If you want to know how long you'll live, your nose might help you sniff out the answer, a new study suggests.
In a study of older adults, researchers have found a link between the inability to identify certain scents— like peppermint or fish — and an increased risk of mortality over the next five years. Known as "olfactory dysfunction," the loss of smell is an even stronger predictor of when a person will likely die than conditions such as heart failure, cancer or lung disease, according to researchers at the University of Chicago.
"We think loss of the sense of smell is like the canary in the coal mine," lead author Dr. Jayant Pinto, an associate professor of surgery at the University of Chicago, said in a statement. "It doesn't directly cause death, but it's a harbinger — an early warning that something has gone badly wrong, that damage has been done."
For the study, researchers administered a simple smell test to 3,005 participants ages 57 to 85. Each participant was asked to identify five common smells: peppermint, fish, orange, rose and leather. The majority of participants (nearly 78 percent) were found to have normal smelling abilities, meaning they correctly identified at least four of the five smells. Nearly twenty percent correctly identified two or three of the five scents, and the remaining 3.5 percent of participants could identify none or only one of the five scents.
Five years after this initial smell test, the researchers confirmed which of the study participants were still alive. They found that 430 of the original smellers (12.5 percent) had passed away, including 39 percent of those who had shown significant loss of smelling power five years earlier (i.e., they had identified none or only one of the test scents). Nineteen percent of the participants who had exhibited moderate smell loss five years prior were among those who died. However, just 10 percent of those who aced their smell tests died within the five-year period, the study found.
"Obviously, people don't die just because their olfactory system is damaged," Martha McClintock, co-author of the study and a professor of psychology at the University of Chicago, said in a statement.

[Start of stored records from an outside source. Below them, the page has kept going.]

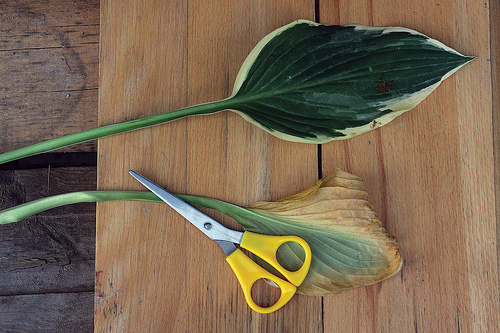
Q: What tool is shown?
A: Scissors.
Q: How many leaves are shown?
A: Two.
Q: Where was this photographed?
A: A table.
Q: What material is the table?
A: Wood.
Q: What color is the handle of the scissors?
A: Yellow.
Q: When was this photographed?
A: Daytime.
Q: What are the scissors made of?
A: Metal.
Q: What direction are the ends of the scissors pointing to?
A: Upper left.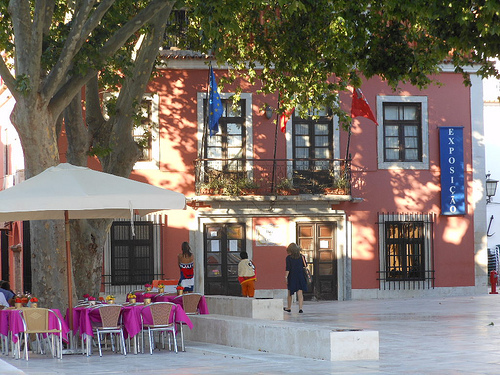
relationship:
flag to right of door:
[344, 72, 374, 128] [282, 80, 343, 194]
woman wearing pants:
[237, 248, 257, 298] [234, 273, 258, 297]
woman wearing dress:
[283, 241, 308, 313] [287, 252, 307, 292]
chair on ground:
[141, 295, 194, 351] [12, 325, 499, 372]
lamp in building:
[485, 179, 499, 206] [77, 28, 498, 298]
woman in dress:
[283, 241, 308, 313] [280, 257, 308, 293]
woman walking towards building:
[283, 241, 308, 313] [53, 17, 492, 294]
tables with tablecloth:
[80, 304, 181, 355] [69, 305, 143, 338]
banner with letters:
[423, 117, 483, 217] [444, 128, 459, 211]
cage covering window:
[377, 208, 437, 289] [374, 210, 435, 286]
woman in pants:
[234, 248, 259, 298] [237, 276, 256, 297]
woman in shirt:
[234, 248, 259, 298] [235, 261, 255, 281]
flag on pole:
[207, 65, 225, 138] [198, 62, 218, 161]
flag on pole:
[350, 85, 379, 125] [344, 115, 352, 168]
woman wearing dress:
[278, 244, 318, 313] [281, 260, 310, 290]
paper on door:
[209, 228, 222, 254] [203, 225, 244, 289]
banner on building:
[423, 117, 483, 217] [0, 50, 486, 300]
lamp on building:
[478, 165, 498, 209] [0, 50, 486, 300]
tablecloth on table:
[65, 303, 141, 334] [69, 305, 126, 355]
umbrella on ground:
[1, 161, 188, 236] [3, 289, 497, 371]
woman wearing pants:
[237, 248, 257, 298] [234, 272, 262, 300]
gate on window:
[374, 206, 440, 296] [388, 222, 429, 278]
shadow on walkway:
[356, 303, 465, 326] [0, 287, 499, 374]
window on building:
[287, 108, 338, 183] [127, 9, 477, 315]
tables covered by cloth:
[80, 304, 181, 355] [44, 307, 66, 339]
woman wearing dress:
[283, 241, 308, 313] [276, 250, 316, 300]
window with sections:
[294, 124, 309, 135] [309, 136, 337, 152]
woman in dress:
[283, 241, 308, 313] [276, 250, 319, 280]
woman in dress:
[283, 241, 308, 313] [276, 254, 306, 278]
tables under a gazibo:
[0, 294, 188, 357] [0, 159, 190, 244]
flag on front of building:
[207, 61, 225, 135] [6, 20, 482, 298]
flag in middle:
[271, 85, 299, 138] [188, 61, 381, 181]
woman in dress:
[283, 241, 308, 313] [285, 252, 305, 293]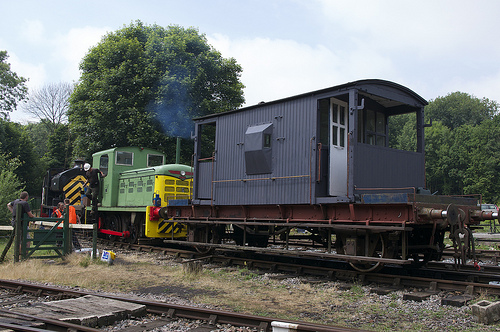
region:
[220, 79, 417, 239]
black engine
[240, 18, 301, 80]
white clouds in blue sky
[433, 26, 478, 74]
white clouds in blue sky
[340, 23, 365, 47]
white clouds in blue sky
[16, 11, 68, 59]
white clouds in blue sky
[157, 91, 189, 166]
smoke coming from stack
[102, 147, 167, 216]
the train is green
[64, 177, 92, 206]
the signs are black and yellow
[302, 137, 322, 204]
the railings are red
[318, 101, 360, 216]
door on the train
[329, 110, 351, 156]
windows on the door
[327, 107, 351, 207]
the door is white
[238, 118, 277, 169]
box on the train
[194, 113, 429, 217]
the train is blue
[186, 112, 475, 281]
train on the tracks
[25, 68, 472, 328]
A train engine has a caboose attached to the front of it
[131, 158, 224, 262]
Train engine is painted yellow in the front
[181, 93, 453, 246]
Caboose has a door on it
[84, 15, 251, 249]
Large tree towers above the train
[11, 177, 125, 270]
Men are working next to the train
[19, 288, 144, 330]
wood boards are in between the tracks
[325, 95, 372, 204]
White door has a four paned window in it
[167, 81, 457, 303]
Caboose is very short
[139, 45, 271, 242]
Smoke is rising from the train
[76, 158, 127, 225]
Man is hanging on the side of the train engine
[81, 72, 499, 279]
green and grey train on train tracks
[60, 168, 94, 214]
yellow arrows on back of black train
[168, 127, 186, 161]
chimney on top of green train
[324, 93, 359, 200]
white door on train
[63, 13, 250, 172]
tall green tree next to train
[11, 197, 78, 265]
green fence partition next to train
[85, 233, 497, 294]
brown metal train tracks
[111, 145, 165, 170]
window on front of green train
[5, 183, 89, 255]
people standing next to train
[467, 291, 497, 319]
cinderblock on ground next to train tracks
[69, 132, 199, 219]
green and yellow engine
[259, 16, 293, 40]
white clouds in blue sky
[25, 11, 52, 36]
white clouds in blue sky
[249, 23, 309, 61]
white clouds in blue sky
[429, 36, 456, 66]
white clouds in blue sky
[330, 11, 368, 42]
white clouds in blue sky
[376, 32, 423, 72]
white clouds in blue sky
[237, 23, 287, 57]
white clouds in blue sky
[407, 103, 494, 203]
green tree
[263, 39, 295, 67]
white clouds in blue sky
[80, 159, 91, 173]
A white hardhat on a man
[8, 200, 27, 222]
A black t-shirt on a man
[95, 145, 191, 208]
A green train car on a track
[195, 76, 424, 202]
A dark gray car on a train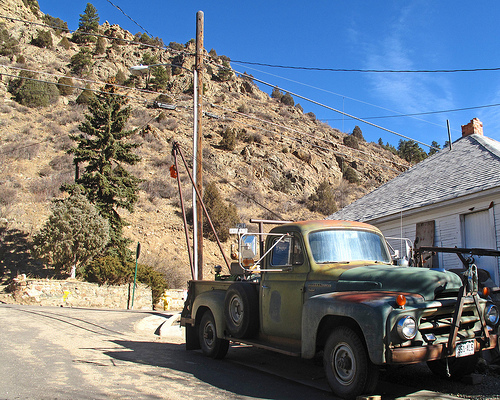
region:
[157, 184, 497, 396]
truck parked on the side of the road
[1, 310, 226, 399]
light brown dirt on the road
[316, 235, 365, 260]
light shining on the windshield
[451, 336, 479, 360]
license plate on the front of the truck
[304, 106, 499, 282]
white building with a gray roof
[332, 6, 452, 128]
thin white cloud in the sky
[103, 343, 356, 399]
shadow from the truck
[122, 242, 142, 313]
green pole sticking out of the ground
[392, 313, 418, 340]
circular light on the front of the truck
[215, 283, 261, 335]
spare tire on the side of the truck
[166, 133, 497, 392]
an old truck is parked by the house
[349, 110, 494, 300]
an older white house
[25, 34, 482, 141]
power lines run across the area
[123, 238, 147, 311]
a stop sign in the background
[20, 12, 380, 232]
a rocky hill side is behind the truck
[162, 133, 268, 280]
the truck is equipped with towing equipment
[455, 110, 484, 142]
the house has a chimney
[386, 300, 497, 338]
the trucks headlights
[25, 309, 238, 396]
dirt is on the road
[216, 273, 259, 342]
a spare tire is attached to the side of the truck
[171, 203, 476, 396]
truck on the ground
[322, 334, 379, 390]
front tire of truck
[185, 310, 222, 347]
rear tire of truck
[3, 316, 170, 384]
road where truck sits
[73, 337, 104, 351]
dirt patch on the road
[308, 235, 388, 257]
window to front of vehicle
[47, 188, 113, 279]
small tree on land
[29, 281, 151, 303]
stone wall near ground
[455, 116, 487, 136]
chimney on the roof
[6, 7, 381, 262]
elevated terrain in back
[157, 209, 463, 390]
old truck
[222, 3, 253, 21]
white clouds in blue sky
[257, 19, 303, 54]
white clouds in blue sky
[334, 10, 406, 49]
white clouds in blue sky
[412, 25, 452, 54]
white clouds in blue sky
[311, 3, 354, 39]
white clouds in blue sky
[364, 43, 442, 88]
white clouds in blue sky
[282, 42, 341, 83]
white clouds in blue sky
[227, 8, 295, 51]
white clouds in blue sky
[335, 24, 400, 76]
white clouds in blue sky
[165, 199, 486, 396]
large green truck parked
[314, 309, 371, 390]
black tires in a truck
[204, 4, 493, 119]
clear blue sky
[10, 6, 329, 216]
trees on a mountain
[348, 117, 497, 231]
a white house beside the truck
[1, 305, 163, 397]
a road with dirt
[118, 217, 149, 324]
a green street sign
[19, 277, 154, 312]
cobblestone wall beside road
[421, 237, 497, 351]
front of truck used for towing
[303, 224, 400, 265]
dirty windshield on truck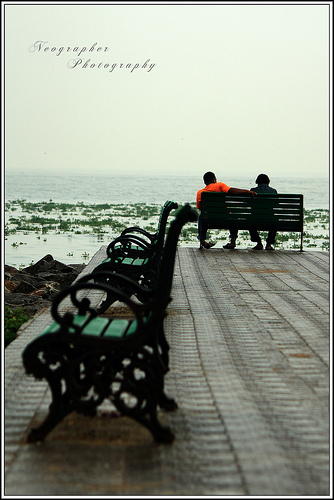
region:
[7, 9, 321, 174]
hazy white skies above the ocean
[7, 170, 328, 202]
calm ocean in the distance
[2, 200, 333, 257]
beach dotted with grass patches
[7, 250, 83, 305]
large rocks next to boardwalk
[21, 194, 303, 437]
benches on the boardwalk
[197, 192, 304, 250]
bench people are sitting on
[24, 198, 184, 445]
row of three green and black benches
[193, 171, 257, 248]
man with his arm propped on the bench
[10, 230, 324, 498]
boardwalk on the sand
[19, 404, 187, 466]
shadow of the bench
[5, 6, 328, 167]
light in daytime sky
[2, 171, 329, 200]
surface of rough water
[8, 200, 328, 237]
patches of green grass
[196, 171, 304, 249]
two people on bench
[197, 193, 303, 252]
back of park bench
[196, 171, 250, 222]
man in orange shirt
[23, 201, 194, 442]
row of empty benches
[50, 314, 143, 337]
green seat of bench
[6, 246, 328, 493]
ridged surface under benches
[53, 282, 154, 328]
curved arm on bench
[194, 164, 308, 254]
Two people on park bench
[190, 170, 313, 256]
Two people on bench facing ocean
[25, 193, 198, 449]
Three empty park benches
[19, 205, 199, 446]
Metal and wood park bench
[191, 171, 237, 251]
Man in orange sitting down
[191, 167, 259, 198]
Man with right arm draped over bench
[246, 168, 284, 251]
Person with grey top sitting on bench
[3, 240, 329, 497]
Grey cement area holding benches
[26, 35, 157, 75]
Photo copyrighted to Neography Photography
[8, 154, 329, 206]
Ocean on foggy day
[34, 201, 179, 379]
these are the benches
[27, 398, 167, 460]
these are the legs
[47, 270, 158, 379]
the bench is empty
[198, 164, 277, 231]
these are two men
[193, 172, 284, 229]
the men are sitted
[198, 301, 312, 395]
this is the floor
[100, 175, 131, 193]
this is the sea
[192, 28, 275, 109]
this is the sky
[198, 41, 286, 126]
the sky is white in color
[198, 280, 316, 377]
the floor is clean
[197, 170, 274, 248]
two people sitting on a bench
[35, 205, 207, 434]
three unoccupied benches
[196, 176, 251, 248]
man wearing orange shirt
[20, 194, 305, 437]
four benches on the boardwalk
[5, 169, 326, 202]
ocean waters in the distance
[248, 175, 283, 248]
person wearing dark green shirt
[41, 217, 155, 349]
black armrests on the benches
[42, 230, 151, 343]
green seats on the benches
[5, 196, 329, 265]
sandy expanse in front of the boardwalk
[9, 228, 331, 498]
boardwalk the benches are on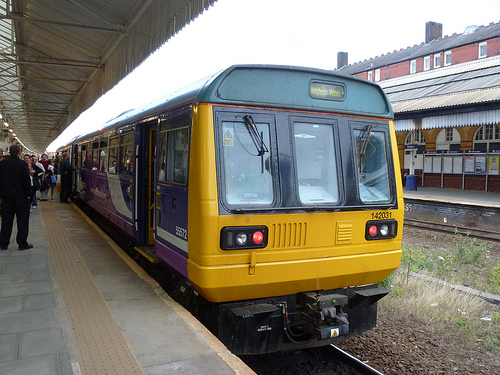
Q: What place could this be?
A: It is a station.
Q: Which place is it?
A: It is a station.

However, a decreased ability to smell may signal what McClintock called a "decrease in the body's ability to rebuild key components that are declining with age," leading to death by other causes.
Olfactory dysfunction, as McClintock noted, could be a sign of slowed cellular regeneration. Or, it could be the result of years of toxic environmental exposures, the researchers said.
In the paper outlining their study, the researchers noted the role of olfaction (the ability to smell) as an ancestral chemical system that's linked to many physiological processes. For example, smell helps humans maintain proper nutrition, aiding appetite and preference for certain kinds of food. The ability to smell is also linked to the detection of environmental hazards and pathogens and is even associated with emotions and memory, the researchers pointed out.
Other studies on ways to predict mortality have focused more on physical indications that health might be failing. One study, conducted in 2011 by researchers at the University of Pittsburgh, found that people who walk 1 meter per second (about 2.25 mph) or faster consistently live longer than others of their age and sex who walk more slowly.
And a 2010 study based on a review of 28 smaller studies found that people who perform badly on simple physical tests — including those related to gripping, walking, rising from a chair and balancing on one leg — are at an increased risk of death compared with those who perform well on such tests.
But using smell to predict mortality might be easier than conducting tests for physical capabilities, Pinto said. The smell test conducted for the study used "Sniffin' Sticks," odor-dispensing devices that look like felt-tip pens and are loaded with aromas rather than ink.
"Our findings could provide a useful clinical test — a quick and inexpensive way to identify patients most at risk," Pinto said.
The study was published today (Oct. 1) in the journal PLOS ONE.